-- Aim of the task --
Each of the records below must be reproduced verbatim.

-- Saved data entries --

*** Begin section ***

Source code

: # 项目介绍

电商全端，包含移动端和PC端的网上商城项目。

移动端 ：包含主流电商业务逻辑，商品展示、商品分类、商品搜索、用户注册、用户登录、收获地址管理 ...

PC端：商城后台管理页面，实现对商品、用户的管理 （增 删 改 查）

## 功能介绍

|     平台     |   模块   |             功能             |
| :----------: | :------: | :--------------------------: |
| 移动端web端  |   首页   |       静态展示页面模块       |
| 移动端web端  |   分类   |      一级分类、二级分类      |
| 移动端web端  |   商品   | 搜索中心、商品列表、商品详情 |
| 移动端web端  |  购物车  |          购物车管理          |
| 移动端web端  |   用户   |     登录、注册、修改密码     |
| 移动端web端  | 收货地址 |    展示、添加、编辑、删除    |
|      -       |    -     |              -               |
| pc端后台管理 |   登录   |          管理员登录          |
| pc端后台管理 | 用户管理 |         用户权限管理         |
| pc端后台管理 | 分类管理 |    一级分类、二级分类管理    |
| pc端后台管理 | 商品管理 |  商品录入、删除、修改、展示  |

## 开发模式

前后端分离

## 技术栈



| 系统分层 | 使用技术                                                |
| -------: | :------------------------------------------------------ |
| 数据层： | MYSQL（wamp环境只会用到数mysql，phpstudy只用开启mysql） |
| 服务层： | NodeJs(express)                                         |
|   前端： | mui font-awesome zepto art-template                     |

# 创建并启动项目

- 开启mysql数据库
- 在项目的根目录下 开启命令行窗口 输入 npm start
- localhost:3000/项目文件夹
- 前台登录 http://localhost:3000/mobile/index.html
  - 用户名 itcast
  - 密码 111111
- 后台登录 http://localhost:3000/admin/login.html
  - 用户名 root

*** End section ***

-- Written reply --
Source code

: # 项目介绍

电商全端，包含移动端和PC端的网上商城项目。

移动端 ：包含主流电商业务逻辑，商品展示、商品分类、商品搜索、用户注册、用户登录、收获地址管理 ...

PC端：商城后台管理页面，实现对商品、用户的管理 （增 删 改 查）

## 功能介绍

|     平台     |   模块   |             功能             |
| :----------: | :------: | :--------------------------: |
| 移动端web端  |   首页   |       静态展示页面模块       |
| 移动端web端  |   分类   |      一级分类、二级分类      |
| 移动端web端  |   商品   | 搜索中心、商品列表、商品详情 |
| 移动端web端  |  购物车  |          购物车管理          |
| 移动端web端  |   用户   |     登录、注册、修改密码     |
| 移动端web端  | 收货地址 |    展示、添加、编辑、删除    |
|      -       |    -     |              -               |
| pc端后台管理 |   登录   |          管理员登录          |
| pc端后台管理 | 用户管理 |         用户权限管理         |
| pc端后台管理 | 分类管理 |    一级分类、二级分类管理    |
| pc端后台管理 | 商品管理 |  商品录入、删除、修改、展示  |

## 开发模式

前后端分离

## 技术栈



| 系统分层 | 使用技术                                                |
| -------: | :------------------------------------------------------ |
| 数据层： | MYSQL（wamp环境只会用到数mysql，phpstudy只用开启mysql） |
| 服务层： | NodeJs(express)                                         |
|   前端： | mui font-awesome zepto art-template                     |

# 创建并启动项目

- 开启mysql数据库
- 在项目的根目录下 开启命令行窗口 输入 npm start
- localhost:3000/项目文件夹
- 前台登录 http://localhost:3000/mobile/index.html
  - 用户名 itcast
  - 密码 111111
- 后台登录 http://localhost:3000/admin/login.html
  - 用户名 root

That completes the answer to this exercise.